Ketika PKK Kabupaten Blora mengadakan lomba memasak kue, Ani memilih membuat Semprong Waluh untuk kue yang dilombakan. Selain bahan dasarnya murah, cara membuatnya relative mudah dan tidak rumit. Lomba PKK itu akhirnya mengantarkan ‘Semprong Waluh’ Ani Santoso keluar sebagai Juara Pertama. Tidak itu saja, semprong berbahan dasar Waluh atau Labu Kuning juga mendapat Piagam Penghargaan dari Menteri Pertanian Republik Indonesia tahun 2010.
Ani berpikir, piagam kejuaraan yang diperoleh tidak akan memberi manfaat apapun apabila hanya menggantung di dinding rumah. Percuma katanya. Ia kemudian berusaha membuat kue setiap hari dan menjual pada tetangga. Selalu saja habis dibeli orang sebelum petang datang. Situasi ini mendorongnya mencari pinjaman ke Bank, agar ia bisa membuka usaha, meskipun ia tidak berhasil mendapat pinjaman.
Ani mengetahui ada dana PKBL di Perhutani yang bisa dimanfaatkan oleh usaha kecil, tetapi ia tidak berani meminjam karena kuatir ditolak. Melalui petugas PKBL, akhirnya Ani bersiskusi dan memberanikan diri mengajukan proposal pinjaman. Setelah menunggu dua tahun, Perhutani Cepu akhirnya memberi pinjaman PKBL sebesar Rp 5 juta akhir 2012. Sungguh ia bersyukur mendapat pinjaman itu. Nilai nya cukup untuk membeli mixer besar sebagai modal usaha.
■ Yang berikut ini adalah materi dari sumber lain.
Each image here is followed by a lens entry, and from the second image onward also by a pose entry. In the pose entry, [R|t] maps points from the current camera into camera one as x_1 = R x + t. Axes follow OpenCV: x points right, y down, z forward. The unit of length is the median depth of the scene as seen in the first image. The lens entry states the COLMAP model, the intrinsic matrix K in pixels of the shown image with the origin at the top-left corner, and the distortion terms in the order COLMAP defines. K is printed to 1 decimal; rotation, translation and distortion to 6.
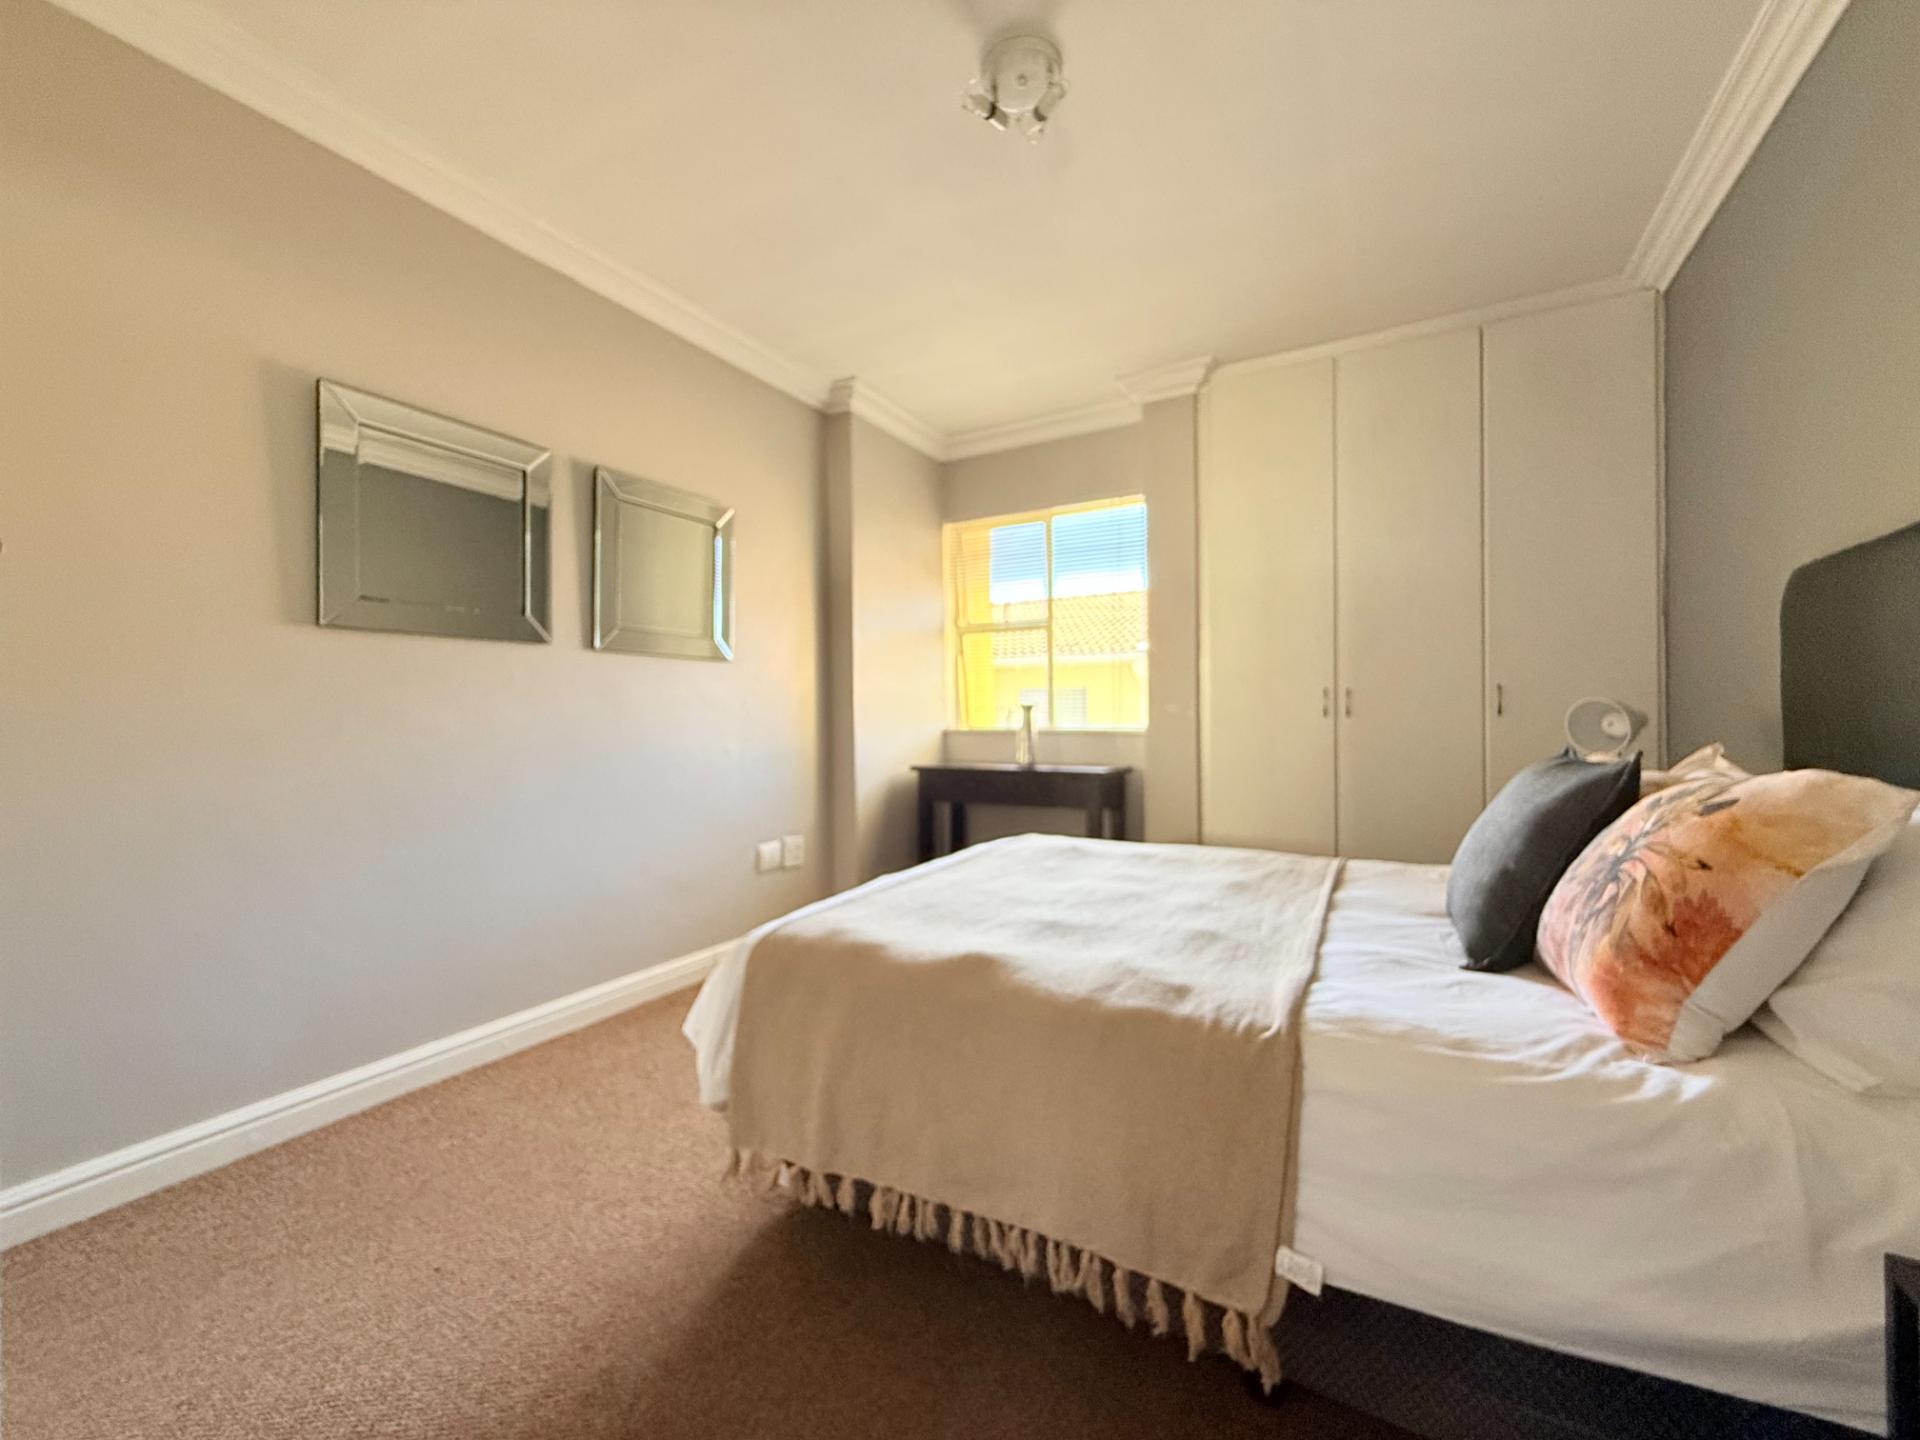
lens RADIAL K [[769.4, 0, 956.9], [0, 769.4, 729.4], [0, 0, 1]] dist [0.001214, 0.000129]
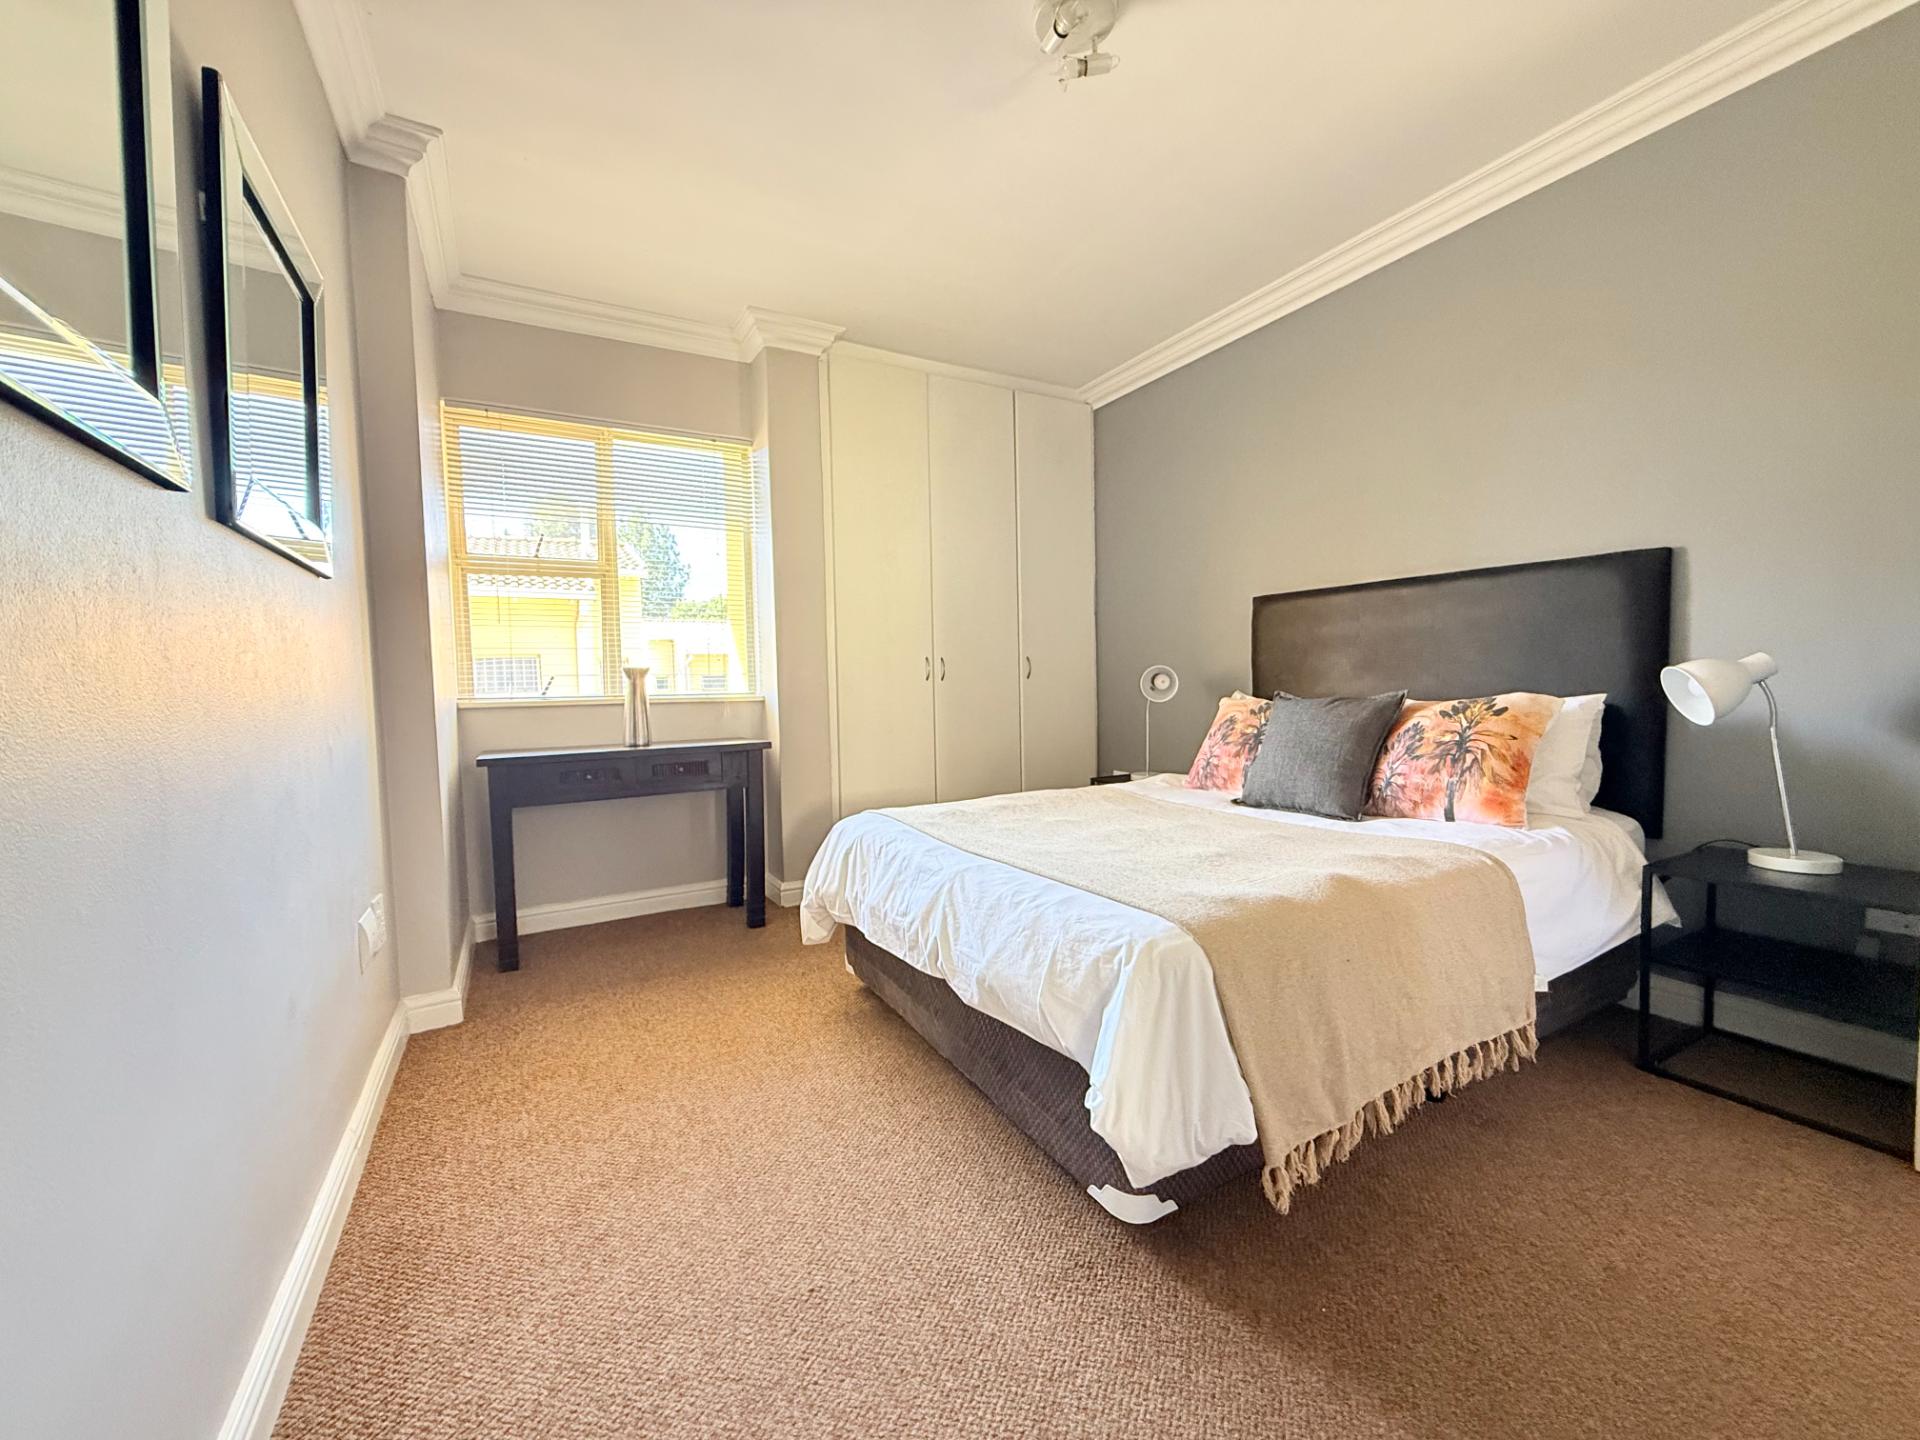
lens RADIAL K [[769.4, 0, 956.1], [0, 769.4, 715.9], [0, 0, 1]] dist [0.001214, 0.000129]
pose [[0.520179, -0.043622, 0.852943, -0.736895], [0.029007, 0.999021, 0.033402, -0.001454], [-0.853565, 0.007366, 0.520935, 0.520733]]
Sejak itulah, usaha Ani Santoso perlahan berubah. Sebelumnya ia hanya menghasilkan 20 resep per hari atau 100 bungkus kemasan 250 gram. Kini bisa membuat 35 resep atau 175 bungkus kemasan 250 gram perhari. Usahanya dibantu 12 orang tetangga sekitar sebagai karyawan, dulu dikerjakan sendiri. Keuntungannya melambung, omsetnya mencapai Rp 65 juta per bulan.
Bahan baku waluh atau labu kuning di peroleh dari petani-petani hutan di Cepu dan Randublatung. Rata-rata dibutuhkan 40-50 buah per hari. Kita tahu kandungan gizi waluh kuning terutama vitamin A, Vitamin C, betakaroten dan alpha hydro-acid sangat tinggi sehingga sangat baik untuk kesehatan dan meningkatkan daya tahan tubuh.
Semprong Waluh ini dikategorikan sebagai snack sehat karena kandungan gizinya, dan tentunya juga mengantongi Sertifikat dari Dinas Kesehatan setempat. Berbahan dasar tepung terigu, telur, susu bubuk, santan, pengembang kue, mentega dan bahan campuran (waluh, ketela, nangka), semprong waluh ini mudah membuatnya. Telur, gula dan pengembang kue diaduk menggunakan mixer, kemudian ditambah santan, tepung terigu, susu dan bahan campuran yang terakhir mentega.
Selain rasa waluh, Ani juga memproduksi semprong rasa ketela rambat, nangka, durian, kacang hijau, pisang, susu, pandan. Kata Ani kuenya tahan tiga sampai empat bulan tanpa bahan pengawet.
Dengan label “Ngudi Roso–Egg Roll”, jajanan sehat ini pasarnya menembus Cepu, Blora, Semarang, Solo, Salatiga, Bojonegoro, Jombang, Kediri, dan Surabaya. Ani ingin pinjaman PKBLnya segera lunas, sehingga bisa meminjam ke dua kali untuk meningkatkan produksi dan memperluas pasar. Malang dan Lumajang adalah dua kota yang permintaannya tinggi namun belum bisa dipenuhi.
Desa Ngroto, Kecamatan Cepu, Kabupaten Blora adalah desa hutan. Tak ubahnya desa hutan lainnya dimana perempuan bekerja nyata tanpa perlu berita atau dipuja. Hutan tetaplah sumber kehidupan, di antara pohon dan ranting hutan jati desa Ngroto ada sebait nikmat Semprong Waluh ‘Ngudi Roso’ a la Ani Santoso.